== Text segment

The Company markets its services through a worldwide network of independent
agents and extends credit to its sales agents on an unsecured basis with the
risk of loss limited to outstanding amounts, less commissions payable to its
agents. The Company has entered into exclusive agency agreements with all of its
current agents. The initial term of the agreements has generally been for a
period of five years. Provided that agents are not in default, agents generally
have the option of renewing their agreements for two additional terms of three
years each by notifying the Company at least six months prior to the agreement's
expiration date.
(3) PRO FORMA NET INCOME PER COMMON SHARE
Pro forma basic and dilutive net income per share reflect pro forma weighted
average common shares outstanding for all periods presented assuming the stock
split and recapitalization, described in Note 5, occurred at the beginning of
the earliest year presented.

====

_Tasks and exercises_
**1)** List every length of time that the financial note states.
**2)** Please write out the financial note word for word between "The Company markets" and "expiration date.", inclusive.

== Record extracts

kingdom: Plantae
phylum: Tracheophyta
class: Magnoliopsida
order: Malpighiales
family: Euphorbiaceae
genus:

====

_Complete answers_
**1)**
five years
three years
six months

**2)**
The Company markets its services through a worldwide network of independent
agents and extends credit to its sales agents on an unsecured basis with the
risk of loss limited to outstanding amounts, less commissions payable to its
agents. The Company has entered into exclusive agency agreements with all of its
current agents. The initial term of the agreements has generally been for a
period of five years. Provided that agents are not in default, agents generally
have the option of renewing their agreements for two additional terms of three
years each by notifying the Company at least six months prior to the agreement's
expiration date.